Selection:
════════

A Travellerspoint blog


This weekend I had the opportunity to travel to La Fortuna, the city where Arenal Volcano is located. I was disappointed when I found out you couldn't hike nearby because it is still active, but I still got the chance to see a volcano for the first time! You have to travel by van, boat, and then another van. Everyone calls the trip "Jeep-Boat-Jeep" but I haven't figured out why, because I was definitely not in a jeep at any time during my travels here. Oh well. It's about a 3 1/2 hour journey, with about 1 hour on the boat.

The Burger KIng sign cracks me up. This was only second fast food restaurant I've seen since I've been here.

The lake is huge!


We stayed at an awesome hotel (for free, somehow. Somebody knows somebody who works there, I think.) called Arenal Lodge. It had a beautiful infinity pool but unfortunately, it was cold and rainy the whole time, so I had to settle for the jacuzzi in the room.

════════

Listing:
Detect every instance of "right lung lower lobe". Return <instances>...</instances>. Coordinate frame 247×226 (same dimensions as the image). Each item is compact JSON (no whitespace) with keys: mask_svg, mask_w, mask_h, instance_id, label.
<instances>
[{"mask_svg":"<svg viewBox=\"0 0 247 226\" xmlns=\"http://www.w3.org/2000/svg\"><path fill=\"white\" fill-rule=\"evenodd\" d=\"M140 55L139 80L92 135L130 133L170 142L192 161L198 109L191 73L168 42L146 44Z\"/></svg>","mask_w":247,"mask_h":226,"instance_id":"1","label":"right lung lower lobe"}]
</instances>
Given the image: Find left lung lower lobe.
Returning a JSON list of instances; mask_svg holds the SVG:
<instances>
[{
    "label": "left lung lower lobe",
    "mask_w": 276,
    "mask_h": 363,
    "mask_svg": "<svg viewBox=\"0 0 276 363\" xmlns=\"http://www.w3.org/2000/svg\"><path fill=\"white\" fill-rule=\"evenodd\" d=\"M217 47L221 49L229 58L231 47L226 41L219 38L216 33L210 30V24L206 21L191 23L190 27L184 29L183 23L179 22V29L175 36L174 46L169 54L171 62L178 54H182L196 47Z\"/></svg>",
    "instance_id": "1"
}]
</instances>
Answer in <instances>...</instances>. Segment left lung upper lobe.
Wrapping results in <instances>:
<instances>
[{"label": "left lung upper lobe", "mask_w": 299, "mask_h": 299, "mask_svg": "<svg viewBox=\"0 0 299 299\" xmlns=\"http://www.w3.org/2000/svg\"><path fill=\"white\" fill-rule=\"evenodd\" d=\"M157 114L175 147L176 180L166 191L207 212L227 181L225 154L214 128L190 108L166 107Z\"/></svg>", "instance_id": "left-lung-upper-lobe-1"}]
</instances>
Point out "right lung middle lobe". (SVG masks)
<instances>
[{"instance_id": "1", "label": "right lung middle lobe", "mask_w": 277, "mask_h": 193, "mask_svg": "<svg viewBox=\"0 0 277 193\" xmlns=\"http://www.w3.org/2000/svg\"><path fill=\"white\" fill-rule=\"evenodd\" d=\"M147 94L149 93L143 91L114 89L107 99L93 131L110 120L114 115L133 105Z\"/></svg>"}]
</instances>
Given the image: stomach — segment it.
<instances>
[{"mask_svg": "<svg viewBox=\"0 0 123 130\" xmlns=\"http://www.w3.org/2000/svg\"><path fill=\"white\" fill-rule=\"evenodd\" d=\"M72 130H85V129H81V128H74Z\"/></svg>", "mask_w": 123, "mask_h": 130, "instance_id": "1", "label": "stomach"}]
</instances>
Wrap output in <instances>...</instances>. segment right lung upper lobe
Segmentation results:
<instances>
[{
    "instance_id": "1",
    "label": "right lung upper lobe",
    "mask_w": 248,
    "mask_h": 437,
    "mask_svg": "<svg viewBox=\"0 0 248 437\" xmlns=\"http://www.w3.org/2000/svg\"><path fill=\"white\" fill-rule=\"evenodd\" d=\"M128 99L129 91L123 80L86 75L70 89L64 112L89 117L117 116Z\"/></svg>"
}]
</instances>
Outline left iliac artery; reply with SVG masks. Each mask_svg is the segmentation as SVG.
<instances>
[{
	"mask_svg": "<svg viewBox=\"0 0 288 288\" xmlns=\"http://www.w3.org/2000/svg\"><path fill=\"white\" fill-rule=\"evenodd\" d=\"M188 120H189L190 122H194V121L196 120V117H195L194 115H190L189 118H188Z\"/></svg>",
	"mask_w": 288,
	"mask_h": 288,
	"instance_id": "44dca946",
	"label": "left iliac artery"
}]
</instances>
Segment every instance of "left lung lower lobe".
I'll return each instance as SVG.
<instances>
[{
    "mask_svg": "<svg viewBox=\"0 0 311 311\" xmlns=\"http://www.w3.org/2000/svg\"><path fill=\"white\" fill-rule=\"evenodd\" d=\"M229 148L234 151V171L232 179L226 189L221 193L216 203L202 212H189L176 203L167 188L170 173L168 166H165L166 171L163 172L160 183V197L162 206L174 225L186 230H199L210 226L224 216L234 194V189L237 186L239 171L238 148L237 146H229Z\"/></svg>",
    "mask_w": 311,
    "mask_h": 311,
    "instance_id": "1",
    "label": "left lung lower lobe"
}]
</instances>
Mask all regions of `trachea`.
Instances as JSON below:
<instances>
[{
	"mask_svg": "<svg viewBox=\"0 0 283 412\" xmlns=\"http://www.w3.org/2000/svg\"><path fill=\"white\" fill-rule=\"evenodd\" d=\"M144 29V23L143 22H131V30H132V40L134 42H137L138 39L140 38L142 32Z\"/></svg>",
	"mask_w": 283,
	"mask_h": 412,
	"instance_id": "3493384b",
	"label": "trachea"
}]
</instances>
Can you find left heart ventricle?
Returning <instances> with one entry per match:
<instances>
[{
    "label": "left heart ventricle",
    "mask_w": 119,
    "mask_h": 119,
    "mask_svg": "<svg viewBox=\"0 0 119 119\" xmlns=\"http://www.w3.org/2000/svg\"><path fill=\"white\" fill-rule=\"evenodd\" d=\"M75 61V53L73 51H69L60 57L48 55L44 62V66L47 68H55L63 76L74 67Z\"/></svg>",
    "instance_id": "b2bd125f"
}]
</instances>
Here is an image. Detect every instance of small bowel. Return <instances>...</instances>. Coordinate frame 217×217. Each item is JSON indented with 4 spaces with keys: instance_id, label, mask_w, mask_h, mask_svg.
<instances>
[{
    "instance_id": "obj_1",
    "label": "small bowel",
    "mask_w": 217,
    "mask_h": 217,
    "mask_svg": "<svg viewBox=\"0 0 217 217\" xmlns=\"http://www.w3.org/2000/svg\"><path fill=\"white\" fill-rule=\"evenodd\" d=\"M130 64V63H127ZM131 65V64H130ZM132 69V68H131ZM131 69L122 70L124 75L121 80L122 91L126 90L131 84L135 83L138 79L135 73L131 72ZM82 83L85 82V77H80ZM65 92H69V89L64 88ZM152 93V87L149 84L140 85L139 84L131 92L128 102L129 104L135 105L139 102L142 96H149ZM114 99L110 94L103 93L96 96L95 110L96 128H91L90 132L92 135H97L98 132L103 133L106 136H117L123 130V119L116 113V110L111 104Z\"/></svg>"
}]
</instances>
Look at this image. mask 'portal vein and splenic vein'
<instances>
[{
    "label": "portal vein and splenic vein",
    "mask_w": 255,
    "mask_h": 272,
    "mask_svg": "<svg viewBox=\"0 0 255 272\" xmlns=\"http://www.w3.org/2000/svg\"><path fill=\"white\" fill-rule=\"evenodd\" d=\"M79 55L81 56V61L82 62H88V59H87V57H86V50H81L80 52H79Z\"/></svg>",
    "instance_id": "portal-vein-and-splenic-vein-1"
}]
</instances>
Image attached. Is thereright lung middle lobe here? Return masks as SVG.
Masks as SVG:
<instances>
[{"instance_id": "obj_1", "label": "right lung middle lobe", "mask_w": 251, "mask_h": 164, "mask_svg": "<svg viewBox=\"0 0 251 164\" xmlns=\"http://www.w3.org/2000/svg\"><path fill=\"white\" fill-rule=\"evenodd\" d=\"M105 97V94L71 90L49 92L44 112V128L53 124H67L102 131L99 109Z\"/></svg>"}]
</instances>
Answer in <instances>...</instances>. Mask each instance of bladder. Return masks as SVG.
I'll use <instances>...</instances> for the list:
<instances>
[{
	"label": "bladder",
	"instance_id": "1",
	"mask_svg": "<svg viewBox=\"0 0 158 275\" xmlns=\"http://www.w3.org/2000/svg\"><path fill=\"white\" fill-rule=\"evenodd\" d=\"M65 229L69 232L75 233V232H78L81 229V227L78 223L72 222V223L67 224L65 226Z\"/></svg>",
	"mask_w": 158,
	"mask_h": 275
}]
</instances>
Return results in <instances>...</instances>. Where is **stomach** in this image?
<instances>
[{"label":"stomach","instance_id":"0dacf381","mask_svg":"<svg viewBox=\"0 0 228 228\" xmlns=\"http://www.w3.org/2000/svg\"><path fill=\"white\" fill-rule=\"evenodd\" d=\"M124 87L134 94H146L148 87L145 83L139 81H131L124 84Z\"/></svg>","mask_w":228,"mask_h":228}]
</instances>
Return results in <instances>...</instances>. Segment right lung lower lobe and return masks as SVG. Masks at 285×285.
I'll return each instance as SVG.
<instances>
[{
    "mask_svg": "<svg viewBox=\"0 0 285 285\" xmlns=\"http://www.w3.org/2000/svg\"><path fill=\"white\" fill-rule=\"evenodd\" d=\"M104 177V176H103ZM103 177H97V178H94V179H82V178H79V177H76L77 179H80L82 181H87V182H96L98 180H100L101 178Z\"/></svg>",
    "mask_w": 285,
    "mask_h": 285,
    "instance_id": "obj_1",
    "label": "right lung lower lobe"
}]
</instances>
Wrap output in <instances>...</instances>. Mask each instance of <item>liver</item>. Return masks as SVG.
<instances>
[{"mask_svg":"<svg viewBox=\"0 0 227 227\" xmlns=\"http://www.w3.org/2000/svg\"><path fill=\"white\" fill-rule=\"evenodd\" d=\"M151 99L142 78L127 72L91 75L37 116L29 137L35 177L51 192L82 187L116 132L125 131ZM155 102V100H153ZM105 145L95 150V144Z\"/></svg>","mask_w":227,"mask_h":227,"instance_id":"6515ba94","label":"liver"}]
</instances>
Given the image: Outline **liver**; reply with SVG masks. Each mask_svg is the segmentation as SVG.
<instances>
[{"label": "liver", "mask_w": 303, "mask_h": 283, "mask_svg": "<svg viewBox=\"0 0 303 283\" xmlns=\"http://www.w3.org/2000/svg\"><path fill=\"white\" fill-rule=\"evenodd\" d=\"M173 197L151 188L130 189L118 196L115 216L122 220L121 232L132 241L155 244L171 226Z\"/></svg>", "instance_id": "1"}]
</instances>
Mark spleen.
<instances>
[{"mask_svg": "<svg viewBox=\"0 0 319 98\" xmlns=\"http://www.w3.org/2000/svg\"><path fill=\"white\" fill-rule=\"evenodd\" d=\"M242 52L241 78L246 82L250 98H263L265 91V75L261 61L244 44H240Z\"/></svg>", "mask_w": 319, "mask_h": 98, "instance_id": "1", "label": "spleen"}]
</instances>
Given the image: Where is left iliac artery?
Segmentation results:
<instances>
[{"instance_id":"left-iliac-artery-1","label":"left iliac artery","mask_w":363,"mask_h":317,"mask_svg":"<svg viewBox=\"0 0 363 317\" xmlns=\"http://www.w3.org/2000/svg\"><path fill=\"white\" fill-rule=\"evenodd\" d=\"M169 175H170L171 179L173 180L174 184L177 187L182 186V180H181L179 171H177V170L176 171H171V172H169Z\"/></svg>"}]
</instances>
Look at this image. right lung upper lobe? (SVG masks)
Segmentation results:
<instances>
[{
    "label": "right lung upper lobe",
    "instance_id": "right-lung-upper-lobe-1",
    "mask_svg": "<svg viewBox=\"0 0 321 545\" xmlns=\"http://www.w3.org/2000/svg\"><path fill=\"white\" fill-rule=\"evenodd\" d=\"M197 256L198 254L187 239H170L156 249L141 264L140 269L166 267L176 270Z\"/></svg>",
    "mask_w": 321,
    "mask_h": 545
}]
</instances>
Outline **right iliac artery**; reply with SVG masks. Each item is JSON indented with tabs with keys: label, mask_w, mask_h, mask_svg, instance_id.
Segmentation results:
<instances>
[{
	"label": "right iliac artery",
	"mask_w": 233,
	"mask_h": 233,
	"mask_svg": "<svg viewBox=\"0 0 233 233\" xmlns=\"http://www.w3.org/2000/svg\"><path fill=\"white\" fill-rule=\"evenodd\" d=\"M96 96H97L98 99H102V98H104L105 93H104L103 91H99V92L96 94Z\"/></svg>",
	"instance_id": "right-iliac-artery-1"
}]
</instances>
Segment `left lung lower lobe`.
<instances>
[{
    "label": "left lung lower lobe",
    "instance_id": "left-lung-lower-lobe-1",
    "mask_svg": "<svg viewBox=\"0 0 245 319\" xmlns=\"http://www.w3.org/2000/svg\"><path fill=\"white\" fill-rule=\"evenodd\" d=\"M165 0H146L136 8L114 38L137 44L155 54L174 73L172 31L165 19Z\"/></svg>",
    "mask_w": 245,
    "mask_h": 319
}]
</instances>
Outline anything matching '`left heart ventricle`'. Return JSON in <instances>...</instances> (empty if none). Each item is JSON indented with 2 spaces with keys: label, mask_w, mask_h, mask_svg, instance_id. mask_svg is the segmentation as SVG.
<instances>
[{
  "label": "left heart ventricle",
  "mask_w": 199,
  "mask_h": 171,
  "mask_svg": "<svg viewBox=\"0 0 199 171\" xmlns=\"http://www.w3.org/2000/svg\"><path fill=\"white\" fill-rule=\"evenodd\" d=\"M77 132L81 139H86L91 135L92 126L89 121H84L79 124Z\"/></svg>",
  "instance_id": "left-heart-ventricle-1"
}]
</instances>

════════

Exercise goal:
In the travel blog post about La Fortuna, what was the name of the hotel where the group stayed?

Correct response:
Arenal Lodge.